I reached up my hand to search out Vaughn’s where it was resting on my shoulder.
“I saw her first, but I wasn’t fast enough to stop Luca from coming around the car. Her eyes were open and there was just the smallest amount of blood coming from this tiny hole on her forehead. But there was so much of it beneath her head and back. I started screaming for help and tried to shake her awake, but Luca, he just… he just stood there like he didn’t understand what he was looking at.”
Vaughn was silent for several seconds before saying, “It was one of our father’s business rivals. Our father had stolen from him and the man had lost everything. So he took our mother’s life, his wife and child’s, then his own.”
“I’m sorry, James,” I said as I sat up so I could look at him. But he was staring at the ocean.
“My father had never been a particularly soft man,” Vaughn said. “But he buried what little kindness he’d had with her.”
“You said he promised your mother he’d always look out for you.”
“No, I said he promised he wouldn’t get rid of me.”
I felt my throat close up. “What does that mean?”
He shook his head. “Doesn’t matter.”
“It matters to me,” I said.
He looked at me and then reached out to touch my face like he had to be sure I was really there. He smiled, but it didn’t reach his eyes.

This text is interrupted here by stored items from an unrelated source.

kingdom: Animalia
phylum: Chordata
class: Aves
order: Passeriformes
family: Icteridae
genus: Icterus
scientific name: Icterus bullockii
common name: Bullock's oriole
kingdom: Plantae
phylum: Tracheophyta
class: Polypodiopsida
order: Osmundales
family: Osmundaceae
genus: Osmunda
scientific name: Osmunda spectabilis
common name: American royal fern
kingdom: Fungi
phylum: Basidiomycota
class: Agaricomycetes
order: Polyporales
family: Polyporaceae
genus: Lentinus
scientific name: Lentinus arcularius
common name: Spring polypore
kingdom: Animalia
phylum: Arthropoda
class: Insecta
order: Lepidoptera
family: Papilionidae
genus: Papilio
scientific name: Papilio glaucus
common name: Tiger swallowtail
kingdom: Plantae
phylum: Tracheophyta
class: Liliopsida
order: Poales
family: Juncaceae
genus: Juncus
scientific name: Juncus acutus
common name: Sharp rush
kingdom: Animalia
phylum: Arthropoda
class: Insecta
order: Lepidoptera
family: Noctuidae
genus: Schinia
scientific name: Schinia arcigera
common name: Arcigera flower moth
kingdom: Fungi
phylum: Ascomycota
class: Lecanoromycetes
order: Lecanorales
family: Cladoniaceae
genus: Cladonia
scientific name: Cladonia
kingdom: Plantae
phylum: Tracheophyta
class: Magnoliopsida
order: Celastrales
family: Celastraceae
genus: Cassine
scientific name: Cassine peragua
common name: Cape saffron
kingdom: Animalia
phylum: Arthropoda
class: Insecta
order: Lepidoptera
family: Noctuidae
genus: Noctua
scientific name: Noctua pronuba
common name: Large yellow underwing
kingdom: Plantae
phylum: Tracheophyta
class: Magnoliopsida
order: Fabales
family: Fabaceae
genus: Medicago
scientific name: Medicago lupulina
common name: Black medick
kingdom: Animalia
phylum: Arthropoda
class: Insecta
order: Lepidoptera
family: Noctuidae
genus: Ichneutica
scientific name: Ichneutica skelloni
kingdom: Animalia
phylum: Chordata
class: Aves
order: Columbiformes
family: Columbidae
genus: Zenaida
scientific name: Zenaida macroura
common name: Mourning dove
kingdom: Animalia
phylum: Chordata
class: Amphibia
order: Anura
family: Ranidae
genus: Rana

“He used to tell me and Luca that no one could ever take anything from him again. It was bad for business. That pretty much became the family motto after that.” Vaughn’s eyes drifted to the ocean again. “He had two sons so he figured he’d make use of that. Luca learned the business side of things because he was the ‘real’ kid and my job was to make sure no one stole from him or our father ever again.”